:: Problem to solve ::
Extend the essay below on the National Security Strategy and Western civilizational identity, starting after its final sentence.

Given passage below:

The Clash Within Western Civilization

The Trump administration’s National Security Strategy (NSS) was released in early December. It generated an unusual amount of commentary. Many responded with a reflexively anti-Trump reading of the document. Others have been more astute, noting that the NSS adapts long-held American priorities to changing circumstances, not the least of which is the emergence of China as America’s peer competitor. Writing for UnHerd (“America’s new doctrine of Empire: Can Trump save Europe from itself?”), Aris Roussinos falls into the astute category. 

 Roussinos’s key insight is that the Trump administration views global conflict in civilizational terms. The present global order is being challenged by “two overt civilizational states—China and Russia.” American foreign policy must be organized to meet these threats.

The Trump administration envisions a two-pronged approach. The first concerns “the world without,” ­Roussinos says. He quotes the NSS, which speaks of America’s seeking “good relations with countries whose governing systems and societies differ from ours.” The days of global democracy promotion are over. There will be no more hectoring about human rights. Deals can be made with India, alliances forged with Arab potentates. A new coalition of the willing is needed, one made up of those who don’t wish to be overwhelmed by China’s commercial onslaught or Russia’s military aggression.

But amoral pragmatism and alliances of mutual convenience are not sufficient. The West, “the world ­within,” is not a free-trade zone or an alliance ­motivated solely by shared enemies. It is a civilizational project in which the United States has a fundamental stake. The threatening “civilizational states” must be countered by a prosperous, confident, and united West.

Here, the Trump administration sees serious problems. The Western hemisphere, culturally defined by European colonization, has been neglected by American leaders for decades. It needs to be reunified under American leadership. More importantly, Europe, the cradle of Western civilization, is sick. Its political, economic, and migration policies are causing “civilizational erasure” (as the NSS starkly puts it). Roussinos quotes the most succinct statement of the Trump administration’s goals for the old continent: “We want to support our allies in preserving the freedom and security of Europe, while restoring Europe’s civilizational self-confidence and Western identity.”

Anyone who has spent an afternoon on a university campus knows that calls for the restoration of “Western identity” are fighting words. In 1996, Samuel Huntington published The Clash of Civilizations. It was the most important and influential dissent from the one-world hopes of the post–Cold War era. According to Huntington, civilizational distinctions and tensions are perennial. They will shape global politics, no matter how technologically and economically interconnected the world becomes.

Huntington’s book was respectfully debated in the late 1990s. That was not the case for his final book, Who Are We? The Challenges to America’s National Identity (2004). Huntington questioned many of the pieties of multiculturalism, and he warned that they were undermining America’s civilizational coherence. Some accused him of undue pessimism. The United States could successfully reinvent itself as a multicultural nation, they insisted, and in so doing, lead the way to a new and universal world culture that would transcend the clash of civilizations. Others dismissed ­Huntington’s concerns as manifesting a gauzy nostalgia for white Protestant America, which was—fortunately, they ­presumed—a thing of the past.

End of Given passage.
Provided records below:

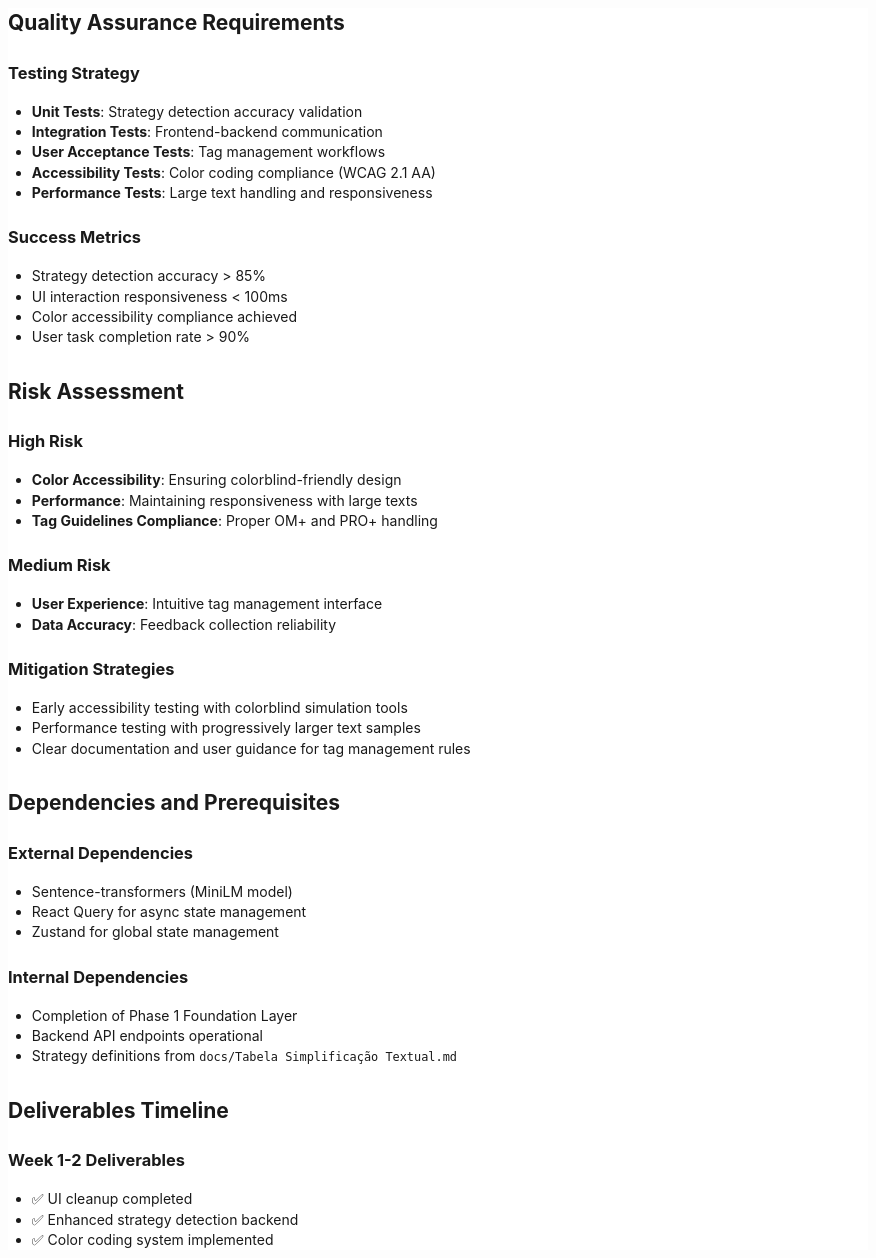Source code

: ## Quality Assurance Requirements

### Testing Strategy
- **Unit Tests**: Strategy detection accuracy validation
- **Integration Tests**: Frontend-backend communication
- **User Acceptance Tests**: Tag management workflows
- **Accessibility Tests**: Color coding compliance (WCAG 2.1 AA)
- **Performance Tests**: Large text handling and responsiveness

### Success Metrics
- Strategy detection accuracy > 85%
- UI interaction responsiveness < 100ms
- Color accessibility compliance achieved
- User task completion rate > 90%

## Risk Assessment

### High Risk
- **Color Accessibility**: Ensuring colorblind-friendly design
- **Performance**: Maintaining responsiveness with large texts
- **Tag Guidelines Compliance**: Proper OM+ and PRO+ handling

### Medium Risk
- **User Experience**: Intuitive tag management interface
- **Data Accuracy**: Feedback collection reliability

### Mitigation Strategies
- Early accessibility testing with colorblind simulation tools
- Performance testing with progressively larger text samples
- Clear documentation and user guidance for tag management rules

## Dependencies and Prerequisites

### External Dependencies
- Sentence-transformers (MiniLM model)
- React Query for async state management
- Zustand for global state management

### Internal Dependencies
- Completion of Phase 1 Foundation Layer
- Backend API endpoints operational
- Strategy definitions from `docs/Tabela Simplificação Textual.md`

## Deliverables Timeline

### Week 1-2 Deliverables
- ✅ UI cleanup completed
- ✅ Enhanced strategy detection backend
- ✅ Color coding system implemented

End of Provided records.

:: Exercise output ::
Some European reactions to the NSS follow this pattern of morally superior dismissal. Roussinos cites a tweet by The Economist defense editor Shashank Joshi: “Trump national security strategy: Make Europe White Again.” Roussinos quotes former EU official Josep ­Borrell Fontelles, who said that Trump “wants white Europe divided into nations, subordinate to his demands and voting preferences.” 

In my estimation, these snarky comments function as rhetorical sallies in a battle to defend one-world universalism. For those loyal to this vision, any clash of civilizations—whether in Birmingham, England, or in geopolitics—stems from racism, xenophobia, or some other form of irrational nativism. Their argument goes something like this: If everyone believes in multiculturalism, then it will work well. The only impediments are atavistic and backward-looking sentiments.

Although in theory Muslims in Birmingham can sin against the multicultural ideal, in practice only children of the West come in for censure. Something similar obtains in postcolonial studies. In its early centuries, Islam underwrote the spread of Arab expansion and conquest. Asia saw the rise and fall of many empires. But the emphasis falls on Western colonialism. Those in the West who seek a one-world universalism see the most dangerous resistance as arising, paradoxically, in the West, which is the very source of their universalism. It’s more important to tear down statues of Cecil Rhodes than to mitigate the dangers posed by insular Muslim communities.

Huntington was aware that clashes can occur within civilizations, not just among them. It is evident that the West is enduring an agony of internal strife. The hostile reception of Who Are We? foreshadowed the now open conflict between a post-civilizational universalism and a rising populism, which demands the restoration of native peoples and distinct cultures.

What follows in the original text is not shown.